FROM THE BLOG

Your Most Underutilized PR Resource: Your Employees

your most underutilzed pr resource

 

Listening to your customers via social media, review sites, website comments and other digital forums has become second nature for most businesses, but many aren’t always the best at listening to their own employees’ stories. That means many businesses are missing out on a major internal resource for their PR efforts. Your own employees can be an excellent source for compelling stories that humanize your brand, engage your customers and add authenticity to your marketing. Here’s why you should consider sourcing stories from within your business:

 

Why are employee stories important for PR?

Sometimes the most effective way to tell your business or product story isn’t through the CEO or the voices of your customers, but by sharing the experiences of your employees. According to the 2017 Edelman Trust Barometer, employees are trusted between 16-38 percent more than CEOs on issues ranging from financial earnings to innovation. Today’s audiences can tell when a story is a little too sleek. In the age of social media and constant digital connection, authenticity is key to connecting with customers. Adding the right internal voice to your PR efforts lends credibility to your cause and showcases that your company practices what it preaches.

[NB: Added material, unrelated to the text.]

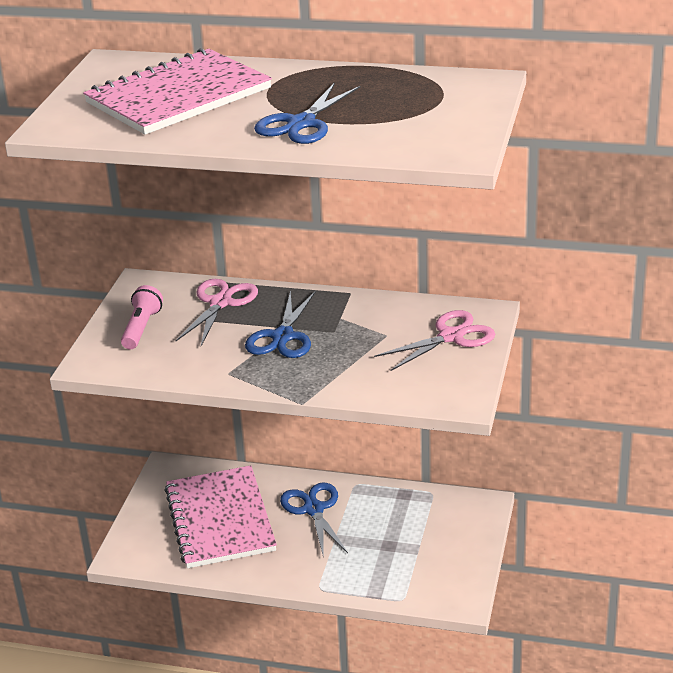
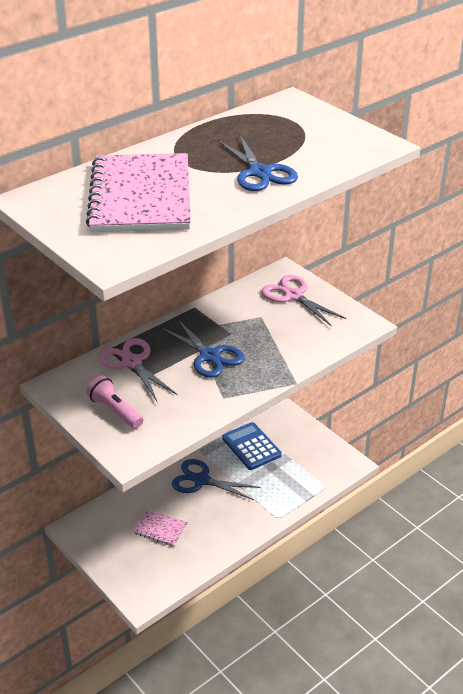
camera: 55 degrees left, 5 degrees up
(220, 519) = (160, 529): pink notebook -> pink notebook, size x0.43
(401, 516) = (251, 447): none -> blue calculator
(451, 337) = (293, 296): pink scissors -> pink scissors turned 45 degrees counterclockwise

A product designer may have a fascinating reason why a feature was added to a product, or an engineer might be the best voice to debate a hot topic in your industry. Do you have employees that volunteer their professional skills in the community, or have inspiring stories about how they came to be where they are? These are all good starting points to begin connecting with your employees and start working their stories into your PR strategy.

 

The payoff

Sourcing stories from your employees can provide a big payoff for your PR campaigns. Take for example this Business Insider story of two Google employees who lived in their van for two years, which highlights the unique culture and opportunities the company provides. Or this Portland Business Journal story about a Regence Blue Cross Blue Shield team investigating fraudulent Medicare billing, which drives up costs for their customers. By mining stories from their internal teams, both companies leveraged new ideas that share their message and lend an extra air of authenticity to their brand story.

 

How do I start uncovering these stories?

There’s a simple way to start gathering employee stories: listen. Your business likely already has a variety of methods for this, from regular team meetings to staff recognition programs. Start mining those existing efforts for new story ideas. Your team managers and HR will be your best friends here – start a regular dialogue to help them start thinking in “story mode.” Since they spend the most time interacting with employees, it’s paramount to get them thinking about PR as an everyday activity and start sharing stories that could be good candidates for PR outreach.